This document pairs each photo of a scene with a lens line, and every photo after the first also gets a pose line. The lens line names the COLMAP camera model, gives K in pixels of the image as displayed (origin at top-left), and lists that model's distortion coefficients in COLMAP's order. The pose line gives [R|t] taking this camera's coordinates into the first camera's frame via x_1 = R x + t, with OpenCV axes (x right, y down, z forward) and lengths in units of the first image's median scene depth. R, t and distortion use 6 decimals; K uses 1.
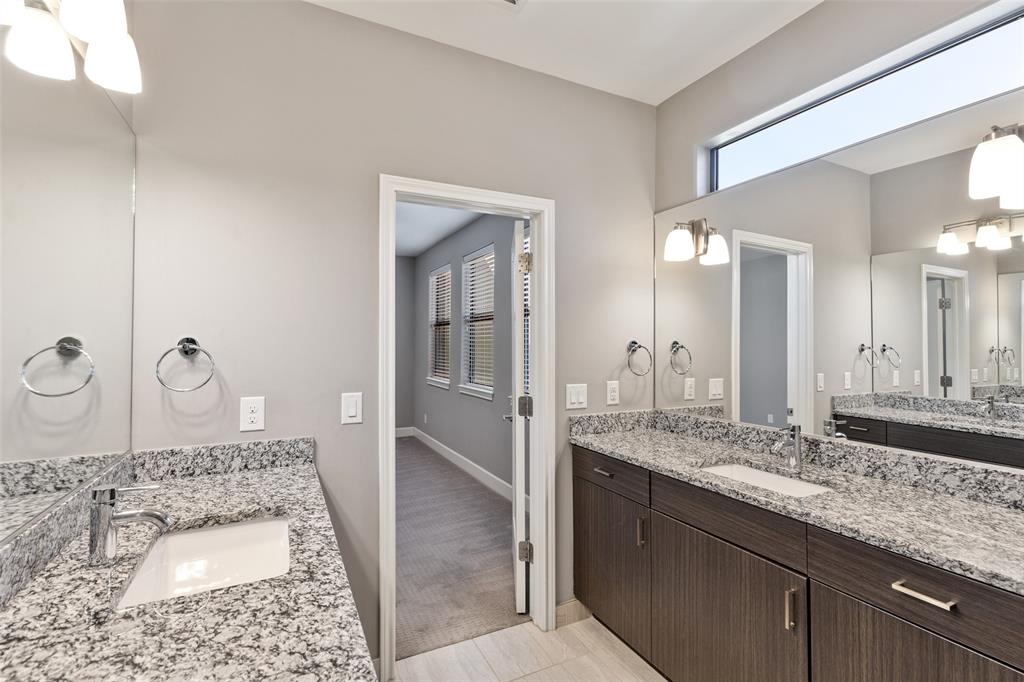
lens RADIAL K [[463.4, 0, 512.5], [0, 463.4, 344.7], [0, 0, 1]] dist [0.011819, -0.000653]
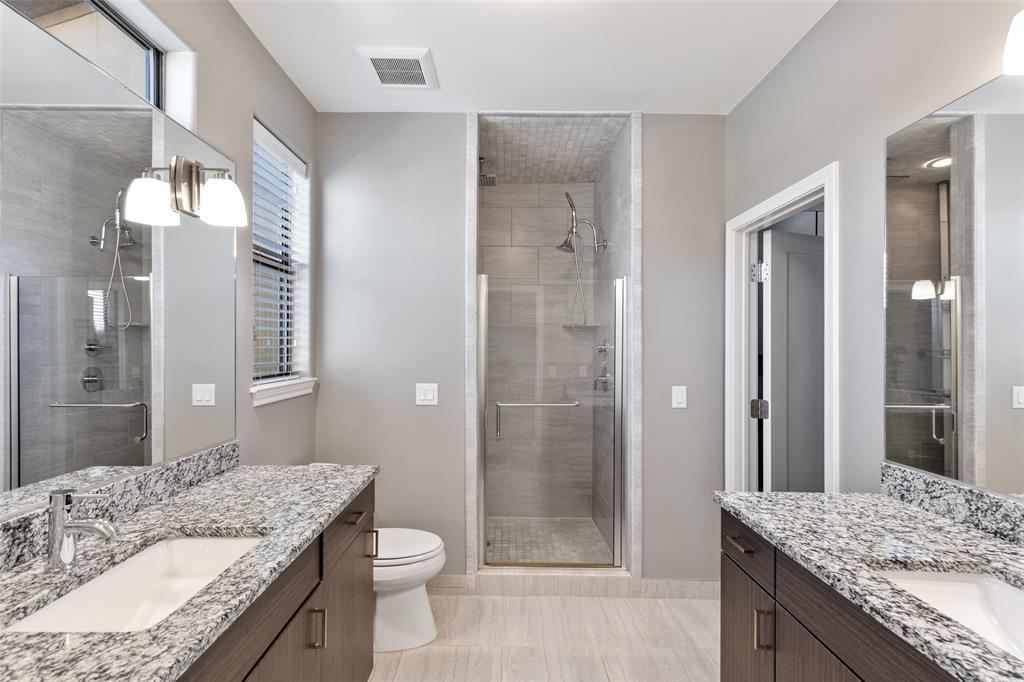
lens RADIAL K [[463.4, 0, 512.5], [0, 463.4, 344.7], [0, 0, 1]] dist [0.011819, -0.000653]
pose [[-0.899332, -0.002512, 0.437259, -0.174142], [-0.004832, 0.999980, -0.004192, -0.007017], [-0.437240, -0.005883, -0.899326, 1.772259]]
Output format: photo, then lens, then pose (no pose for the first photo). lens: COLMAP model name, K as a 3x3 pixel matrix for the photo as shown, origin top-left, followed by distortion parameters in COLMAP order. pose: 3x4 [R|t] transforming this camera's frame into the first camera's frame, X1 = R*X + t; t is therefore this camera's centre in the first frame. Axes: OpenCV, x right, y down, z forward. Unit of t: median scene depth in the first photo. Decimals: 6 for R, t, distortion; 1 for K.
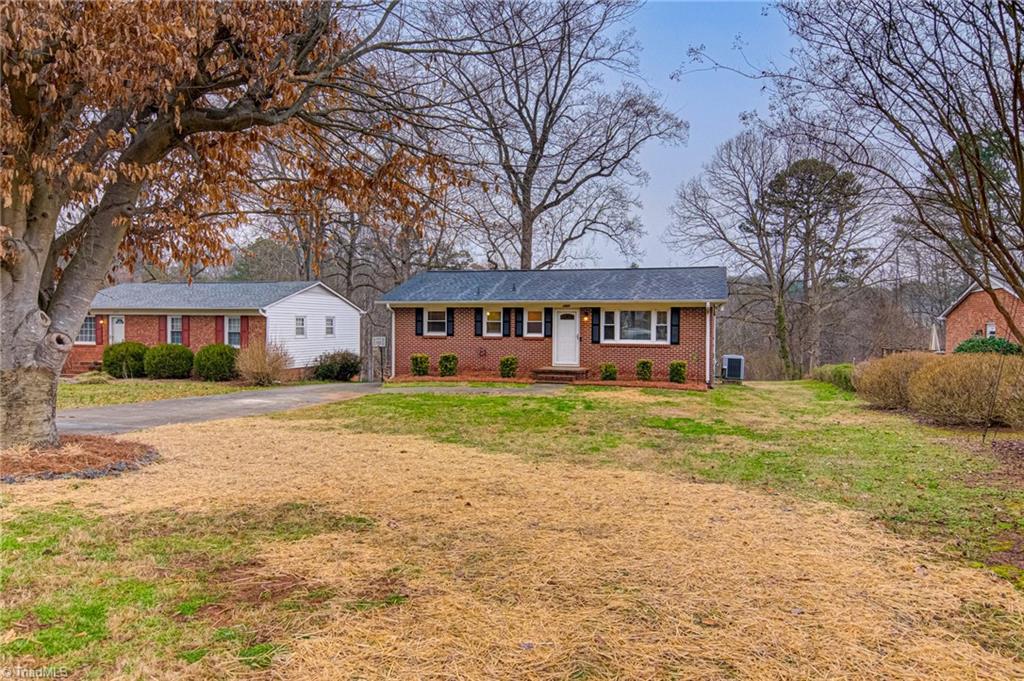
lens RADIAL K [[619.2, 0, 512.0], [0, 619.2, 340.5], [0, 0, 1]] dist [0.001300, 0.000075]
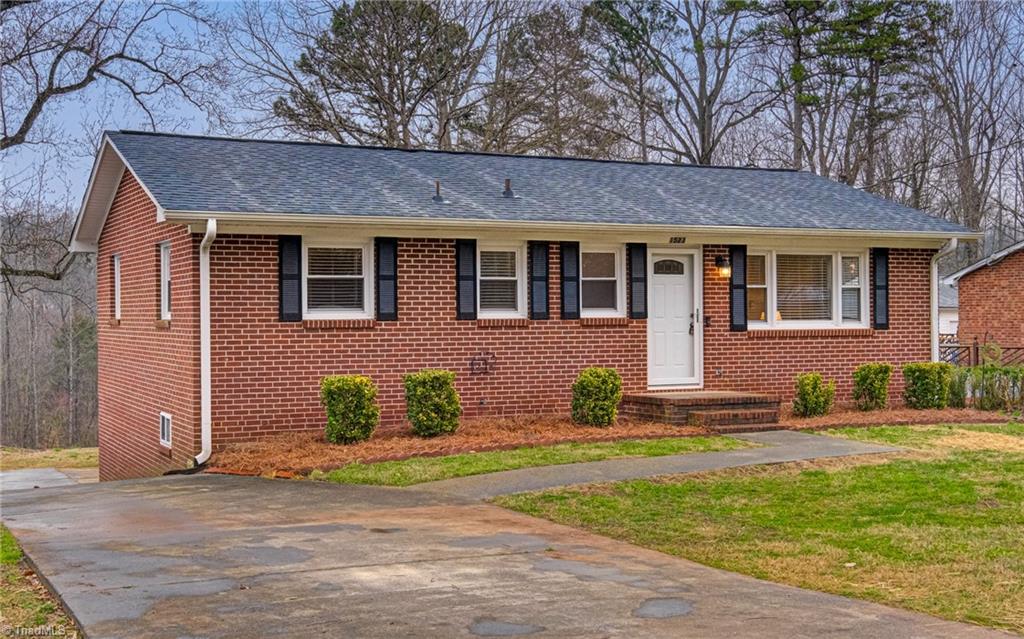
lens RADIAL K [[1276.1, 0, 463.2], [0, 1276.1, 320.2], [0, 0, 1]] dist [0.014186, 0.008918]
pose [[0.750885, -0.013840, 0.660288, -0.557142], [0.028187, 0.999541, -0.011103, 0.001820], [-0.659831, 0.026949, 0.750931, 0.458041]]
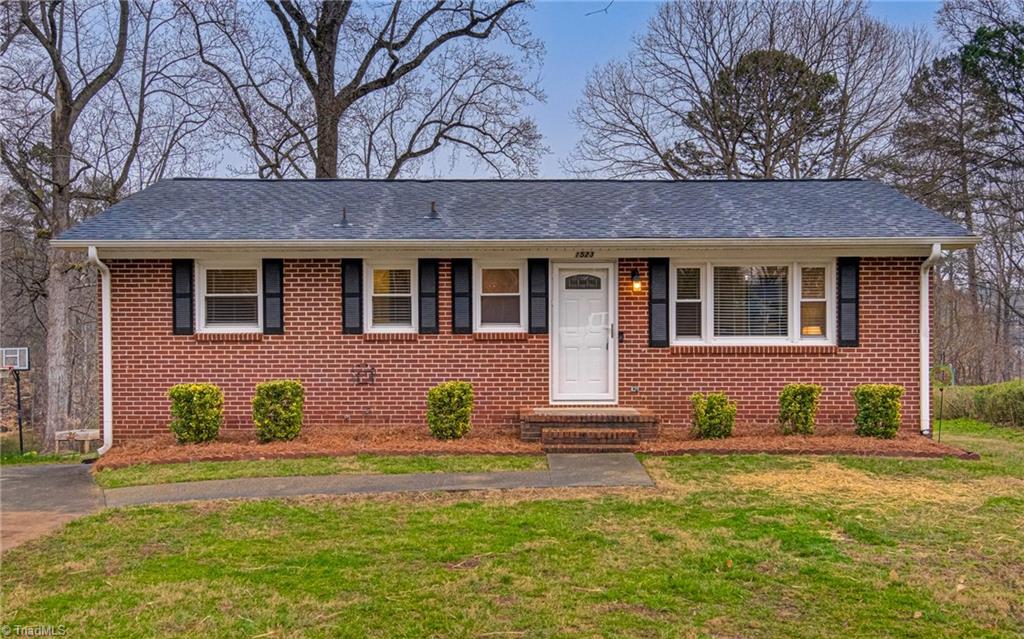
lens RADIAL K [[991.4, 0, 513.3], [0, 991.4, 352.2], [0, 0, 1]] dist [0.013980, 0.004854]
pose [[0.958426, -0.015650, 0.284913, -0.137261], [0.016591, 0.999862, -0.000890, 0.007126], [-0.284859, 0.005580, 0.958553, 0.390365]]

=-=-=-=-=

*What is required:*
Rewrite the records from their start through the line containing "-0.005883, -0.899326, 1.772259]]", changing "lens line" to "camera line" and keeping everything else as it is. Omit the pictures.

*Response to this exercise:*
This document pairs each photo of a scene with a camera line, and every photo after the first also gets a pose line. The camera line names the COLMAP camera model, gives K in pixels of the image as displayed (origin at top-left), and lists that model's distortion coefficients in COLMAP's order. The pose line gives [R|t] taking this camera's coordinates into the first camera's frame via x_1 = R x + t, with OpenCV axes (x right, y down, z forward) and lengths in units of the first image's median scene depth. R, t and distortion use 6 decimals; K uses 1.
lens RADIAL K [[463.4, 0, 512.5], [0, 463.4, 344.7], [0, 0, 1]] dist [0.011819, -0.000653]
lens RADIAL K [[463.4, 0, 512.5], [0, 463.4, 344.7], [0, 0, 1]] dist [0.011819, -0.000653]
pose [[-0.899332, -0.002512, 0.437259, -0.174142], [-0.004832, 0.999980, -0.004192, -0.007017], [-0.437240, -0.005883, -0.899326, 1.772259]]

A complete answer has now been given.